§ REQUIREMENT
Copy the stretch from the line containing "Is there a majority slice in this chart?" through the line containing "United States, Canada" verbatim, with both of those lines included. Leave the pictures out of your copy.

§ RECORD SET
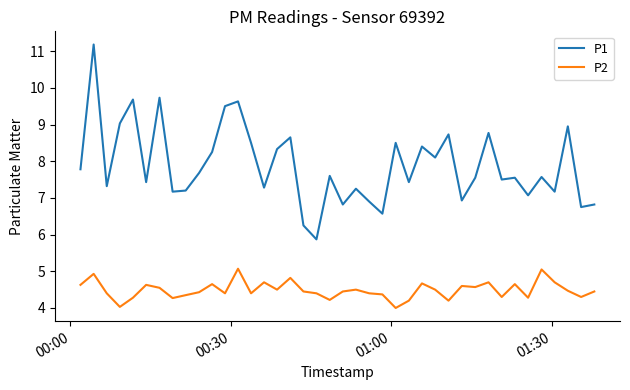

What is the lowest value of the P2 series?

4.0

==

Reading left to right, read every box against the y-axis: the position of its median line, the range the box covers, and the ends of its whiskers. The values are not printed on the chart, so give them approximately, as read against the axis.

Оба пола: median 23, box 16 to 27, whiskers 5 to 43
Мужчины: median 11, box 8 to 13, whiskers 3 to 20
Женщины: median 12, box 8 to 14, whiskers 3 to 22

---

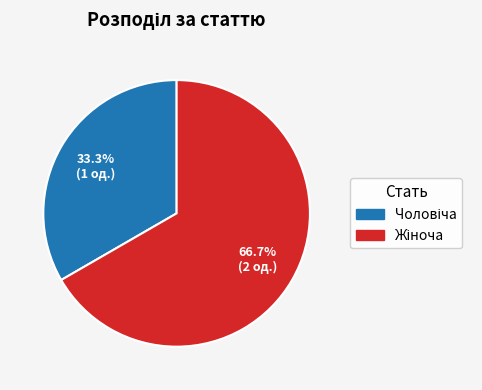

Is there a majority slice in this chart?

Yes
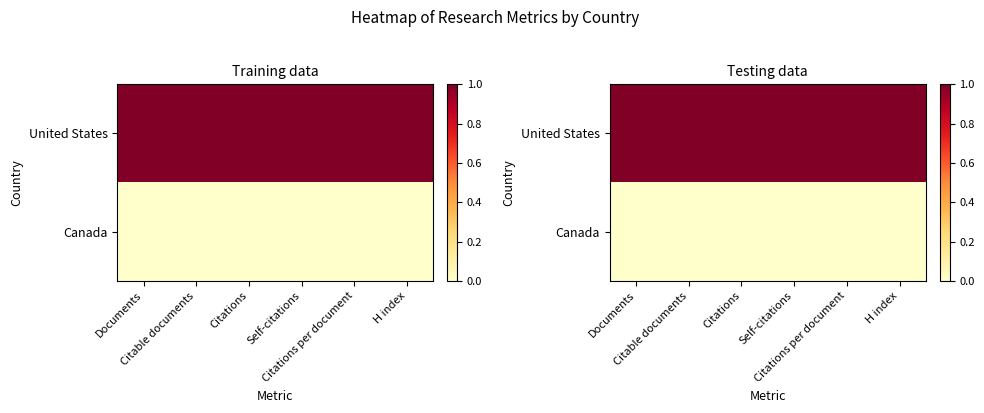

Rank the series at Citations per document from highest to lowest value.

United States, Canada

§ RESPONSE TO THIS EXERCISE
Is there a majority slice in this chart?

Yes

Rank the series at Citations per document from highest to lowest value.

United States, Canada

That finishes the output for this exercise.